I enjoyed the left overs this afternoon, zapped in the microwave and cut to pieces to fir on some saltines.  This will be part of the rotation from now on.


----------



## les3176 (Feb 20, 2011)

Nice looking plate!


----------



## mballi3011 (Feb 21, 2011)

Now I really like that plate of food. I have some in the freezer but maybe not for long now.


----------



## adiochiro3 (Feb 21, 2011)

We smoked a leg of lamb last Easter, and man was it fantastic!  Nice job!!


----------



## meateater (Feb 21, 2011)

I love a good hunk of goat, to bad it got expensive the last few years. I use to pick up a six pack of ribs for 2-3 dollars now they want 20.00 a pound, go figure.


----------



## SmokinAl (Feb 23, 2011)

Same here I love lamb, but it's so pricey now, guess I'll just stick to pork.


----------



## Bearcarver (Feb 23, 2011)

Looks real good from here!

Bear


----------



## smokey mo (Mar 3, 2011)

I smoked my first lamb this last fall and have to say it will happen again... Your lamb looked great.  I like the spices blend and strong dijon idea.

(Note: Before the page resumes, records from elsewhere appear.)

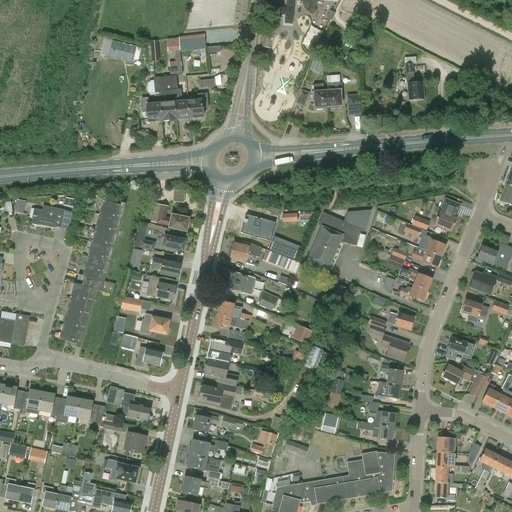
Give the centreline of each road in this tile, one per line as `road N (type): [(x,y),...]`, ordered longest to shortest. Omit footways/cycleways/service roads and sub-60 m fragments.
road 1 (primary): [(511,135),(254,156)]
road 2 (tertiary): [(178,391),(224,183)]
road 3 (primary): [(0,177),(206,160)]
road 4 (residential): [(420,410),(429,343),(479,215)]
road 5 (residential): [(51,312),(23,307),(16,236),(66,248)]
road 6 (residential): [(178,391),(41,358)]
road 7 (unclassified): [(235,137),(257,0)]
road 8 (tertiary): [(152,511),(178,391)]
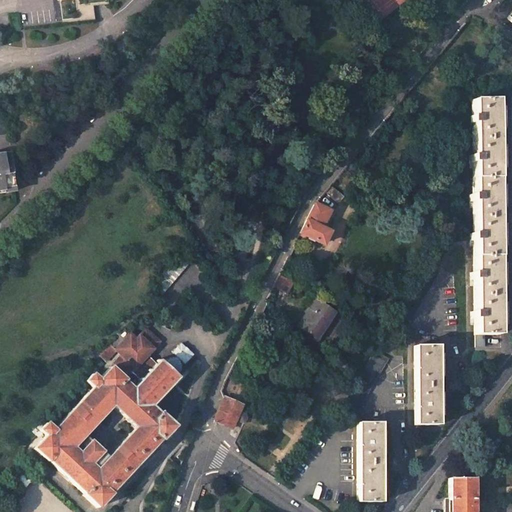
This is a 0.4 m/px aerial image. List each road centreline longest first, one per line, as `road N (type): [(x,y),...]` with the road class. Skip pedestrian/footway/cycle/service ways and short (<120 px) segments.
road 1 (residential): [(464,14),(310,196),(217,384),(198,442)]
road 2 (residential): [(0,233),(108,123),(204,0)]
road 3 (unclassified): [(402,511),(511,369)]
road 4 (residential): [(137,0),(121,23),(53,53),(0,56)]
road 5 (unclassified): [(198,442),(298,511)]
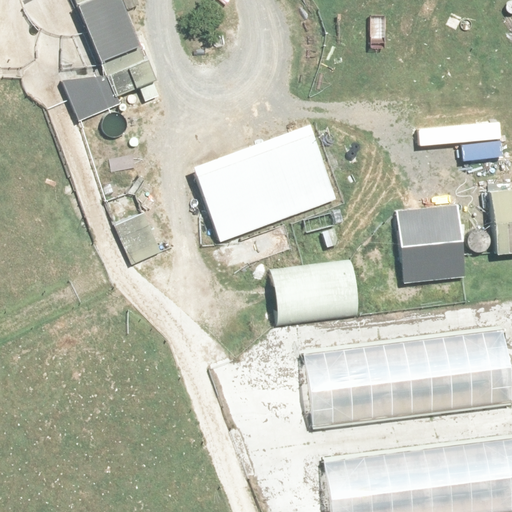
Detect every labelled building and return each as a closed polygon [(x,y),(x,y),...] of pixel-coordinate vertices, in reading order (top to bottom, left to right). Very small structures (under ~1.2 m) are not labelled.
[(95,0),(67,0),(46,9),(75,79),(120,60),(95,0)] [(288,136),(165,179),(192,257),(315,215),(288,136)] [(511,193),(462,199),(469,269),(511,264),(511,193)] [(434,218),(368,225),(376,295),(442,288),(434,218)] [(129,222),(85,242),(101,279),(146,259),(129,222)] [(329,272),(242,282),(250,337),(337,324),(329,272)] [(479,342),(277,368),(286,444),(488,419),(479,342)] [(503,511),(497,451),(297,472),(301,511),(503,511)]
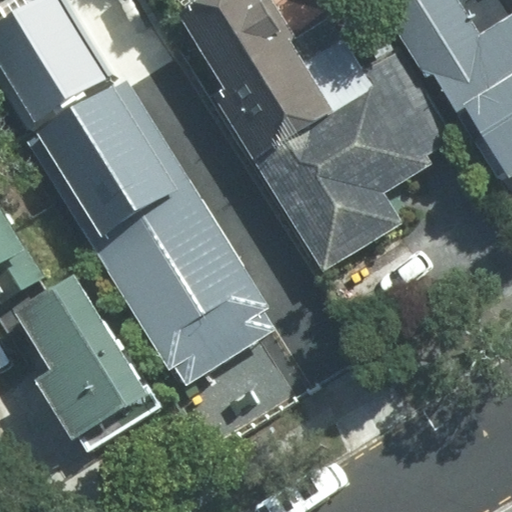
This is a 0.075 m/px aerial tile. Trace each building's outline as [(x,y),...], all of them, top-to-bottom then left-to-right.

How did the Rosemary work for you?  I might try that on the next lamb smoke I do.


----------



## beer-b-q (Mar 3, 2011)

Great looking Lamb...


----------



## fpnmf (Mar 3, 2011)

Looks great!

  Craig


----------



## davidlsi (Mar 3, 2011)

Smokey Mo said:


> I smoked my first lamb this last fall and have to say it will happen again... Your lamb looked great.  I like the spices blend and strong dijon idea. How did the Rosemary work for you?  I might try that on the next lamb smoke I do.




I can not say that it added anything to the taste, I believe would be better to make it part of the rub.


----------